There are several exemptions under the Income Tax Act that can help the NRIs to save a significant amount of taxes. You can reinvest the profit generated from sale of property for the purchase of another property to benefit from these exemptions. Here are the options that you can avail to save on taxes when selling property in India: 

  • Exemption under Section 54: NRIs can claim exemptions on long-term capital gain on the sale of a house property under Section 54. The exemption is applicable on self-occupied and let-out house property. To claim this exemption, you can invest the gains for the purchase of property either one year before the sale or 2 years after the sale of your property. You can also use the gains in the construction of a property that must be completed within 3 years from the date of sale.
  • Exemption under Section 54F: You have to purchase one house property within one year before the date of transfer or 2 years after the date of transfer to claim exemption under Section 54F. You can also construct one house property within 3 years after the date of the transfer of the capital asset. Note the new house property must be situated in India and should not be sold within 3 years of its purchase or construction. 
  • Capital Gains Bonds for Tax Exemption under Section 54 EC: You can save tax on your long-term capital gains by investing them in capital gains bonds issued by the National Highway Authority of India (NHAI) or Rural Electrification Corporation (REC). You can redeem them after 5 years and must sell them before the lapse of 5 years from the date of sale of the house property.
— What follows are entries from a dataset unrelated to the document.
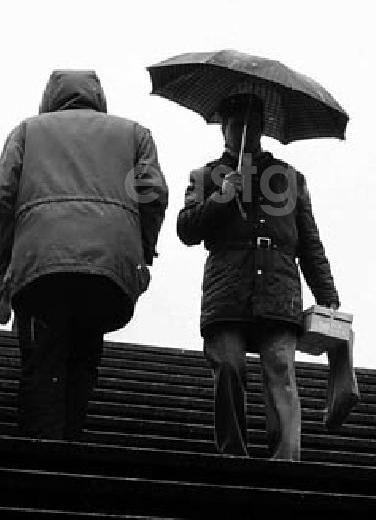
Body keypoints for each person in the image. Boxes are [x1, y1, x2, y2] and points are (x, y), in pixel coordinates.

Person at [0, 69, 168, 440]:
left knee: (43, 361)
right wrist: (143, 250)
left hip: (40, 265)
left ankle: (41, 458)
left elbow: (3, 196)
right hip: (107, 270)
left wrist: (3, 266)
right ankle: (71, 444)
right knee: (83, 356)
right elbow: (153, 194)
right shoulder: (134, 134)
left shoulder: (28, 131)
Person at [177, 91, 339, 461]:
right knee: (229, 367)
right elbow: (186, 230)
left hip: (279, 288)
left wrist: (327, 295)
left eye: (248, 124)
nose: (241, 132)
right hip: (226, 289)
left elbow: (309, 242)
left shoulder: (289, 178)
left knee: (280, 369)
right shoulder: (205, 176)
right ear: (224, 129)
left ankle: (286, 459)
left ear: (261, 128)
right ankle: (233, 454)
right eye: (234, 124)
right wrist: (222, 195)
Note: You are allowed a period of 6 months to invest in these bonds. However, to be able to claim exemption, you will have to invest before the income tax return filing date.

Also read: Long Term Capital Gain Tax on Sale of Property in India

Wrapping Up

Due to a complicated tax system and recurrent amendments, understanding tax laws can be confusing and NRIs may be subject to additional fees or miss claiming deductions and other benefits. At SBNRI, we understand this struggle. You can download SBNRI App to connect with our NRI Tax Experts to know more about new TDS/ TCS rules for NRIs. You will also get end-to-end assistance related to NRI tax filing. 

SBNRI will also help you get a lower TDS Certificate. You can also click on the button below to ask any questions. Also, visit our blog and YouTube channel for more details.


Can NRI transfer property in India?

  • Yes, NRIs can transfer one’s immovable property in India to a resident Indian. The NRI can transfer any immovable property (other than agricultural land or farmhouse) to a citizen of India residing abroad or a PIO cardholder resident outside India.

What is the TDS on NRI property?

  • TDS (Tax Deducted at Source) shall be deducted whenever any property is sold/ purchased. The buyer needs to deduct TDS and pay the balance to the seller. The amount to be deducted depends on the residential status of the seller. In the case of an NRI seller, the amount of TDS to be deducted will depend on the quantum of money received by the seller.

How can NRIs avoid paying TDS on property sale?

  • If an NRI is selling property in India, the buyer is required to deduct TDS at the rate of 20% in case of long-term capital gains. However, if the property is sold before two years, TDS shall be deducted at the rate of 30% as a short-term capital gains tax. 

What is the TDS rate on sale of property by NRI?

  • Long-term capital gains on the sale of property held for more than 2 years: 20% 
  • Short-term capital gains on the sale of property held for less than 2 years: As per the income tax slab rates of the seller

Do NRIs pay capital gains tax?

  • Yes, capital gains tax provisions for an NRI are similar to those for a resident individual except for the applicability of TDS provisions. Like resident investors, capital gains tax for an NRI depends on the holding period and the type of property sold.